Filming the Pinal County Fair was a great experience! I’m almost done with post-production, it’s going by much quicker than I had anticipated, and once done, I’ll be posting it on YouTube under my channel, GEL Studios.
With the time consumed in these projects and school, I’ve recently realized that I haven’t been paying attention to things that I’ve before thought significant. One of which being, yes, boys.
I don’t mean to say that I was obsessed with guys or dating, but it was certainly on my mind. I’d been on a few dates before coming to college, mostly with those I’d known for a long time in my hometown, but coming to EAC and only recognizing the names of a handful of people was a totally different experience. I had to learn to adapt to my surroundings through the compromise of bad experiences. Though I’m not sure if sharing these experiences will help what people think of me, I can assure you that I really don’t mind embarrassing myself.
Mistake #1: “Group dates are unnecessary.”
I think it was the second month of my first semester when I decided to ask someone on a date. I talked to the guy only a few times in passing, but I didn’t think it would be too hard to start up a conversation if we went on a date. He seemed talkative enough. Unfortunately, that idea blew up in my face within the first five minutes of the night; sitting in an already quiet restaurant with only the occasional “How’s your food?” was not what I would consider exciting. My brain just seemed to turn to mush, answering with only a few “mhm’s” and “yeah’s” to his questions. I think at one point I even said “spaghetti” when he asked how my day was… from across the table I swore he asked what I ordered. Since that date, I haven’t heard from him. It’s safe to say that he probably died from my awkwardness.

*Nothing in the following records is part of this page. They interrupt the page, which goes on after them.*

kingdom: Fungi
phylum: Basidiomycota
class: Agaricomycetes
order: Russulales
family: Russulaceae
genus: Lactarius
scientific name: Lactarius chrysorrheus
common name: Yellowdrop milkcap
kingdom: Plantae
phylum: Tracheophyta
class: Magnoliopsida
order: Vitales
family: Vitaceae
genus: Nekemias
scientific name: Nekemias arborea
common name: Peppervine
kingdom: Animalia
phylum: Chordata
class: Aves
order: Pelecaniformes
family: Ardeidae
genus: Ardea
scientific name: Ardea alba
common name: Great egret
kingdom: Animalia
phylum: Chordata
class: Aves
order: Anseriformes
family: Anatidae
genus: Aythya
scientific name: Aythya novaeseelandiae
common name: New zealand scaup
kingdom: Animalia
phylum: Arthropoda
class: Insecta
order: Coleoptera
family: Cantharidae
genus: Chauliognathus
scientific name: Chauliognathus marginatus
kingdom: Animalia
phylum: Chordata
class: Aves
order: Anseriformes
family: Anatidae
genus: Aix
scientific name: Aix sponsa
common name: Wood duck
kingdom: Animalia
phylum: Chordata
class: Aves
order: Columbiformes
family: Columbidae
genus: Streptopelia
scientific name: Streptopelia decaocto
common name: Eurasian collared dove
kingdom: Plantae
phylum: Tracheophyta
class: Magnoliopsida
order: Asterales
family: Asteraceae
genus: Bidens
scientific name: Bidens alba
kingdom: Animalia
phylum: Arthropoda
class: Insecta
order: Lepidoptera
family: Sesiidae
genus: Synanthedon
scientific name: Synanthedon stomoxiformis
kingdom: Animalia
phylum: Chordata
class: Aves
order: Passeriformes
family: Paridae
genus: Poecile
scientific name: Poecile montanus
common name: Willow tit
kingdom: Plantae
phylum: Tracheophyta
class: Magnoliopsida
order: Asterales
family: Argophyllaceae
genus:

Thankfully I had much more enjoyable experiences with my past boyfriend. We went on several double-dates that both us and the other couples loved. The motto “the more, the merrier” has never been so real. I think I’ll put it as my new Instagram bio.
#2: “I have enough time to put into a relationship.”
This was probably one of my more constant thoughts. Before college, I hadn’t been in an “official” relationship. I was simply too busy. In college, I felt that almost everyone had a boyfriend, or at least a close-to-one. At first, this annoyed me, but after a few weeks, I decided that I too could be in a relationship. After all, my classes were only a few hours a day, so I could put that extra time into a boyfriend.
I had been on a few dates with a particular gentleman that I found I was really starting to like. He was sweet, courteous, and really the perfect boyfriend material. After our fifth date, we decided that we should be an exclusive couple. For the first month and a half, it was great! I had a blast meeting his family, having dinner together, and meeting up before and after classes.
Unfortunately, while in the relationship, I realized that my work in school was starting to slack. From forgetting to turn in projects between other assignments and flat out never studying, I knew my grades were suffering. I felt a horrible guilt for pushing away my boyfriend in order to try to catch up, and in doing so, I began to realize that, no, I didn’t have time for a relationship. I broke it off rather suddenly, but on a good note.
I haven’t been on another date, but on a happier (not to boast) note, I’m still at a 4.0 GPA. *thumbs up*
#3: “College guys are so much different from high school boys!”
Ha. The cliche of the year! Of course, I can’t speak for every college guy, but I can honestly say that 50% of the people I’ve met while at Eastern and Central Arizona College act just like high school students.
It’s not purposeful, but I think my personality might lead guys to think that I am flirting with them when in all actuality I’m just being friendly. Over the last few weeks, I had three guys trying to message me on Facebook and Instagram, to which I ignored; not because I’m being rude (well, maybe just a little), but on top of the fact that I’m not interested in dating anyone, all three of them have bluntly stated that they “have girlfriends” to my face. I never asked if they had one, so did they say this just to make it seem like they are more attractive than not? I have no idea. Not sure if the tactic worked on other females they’ve talked to, but it definitely didn’t for me.
I feel bad for their girlfriends, whether or not they exist.
Alas, this didn’t only happen in college. Flashback to junior high and high school where I knew several people like this. Girls and guys were equally guilty for this bizarre scheme, and though it didn’t happen to me personally before college, I could count on two hands the amount of times it happened to people I knew.
I wish people could discern the difference between being friendly and flirting. It’s sad, but I’ve come to the conclusion that I will no longer initiate conversations with guys; I don’t want them getting the wrong idea.
Overall, I’m happy to say that I am single and probably will be for a long time. If asked on a date, unless by someone I can honestly say I enjoy talking to, I won’t feel bad saying “no, thank you.” (Sorry, mom. I know you want me to be social and date haha.) Until my schooling is done, or almost done, I have no intention of boyfriend hunting. *shrugs shoulders* I have too much I want to do before settling in a relationship!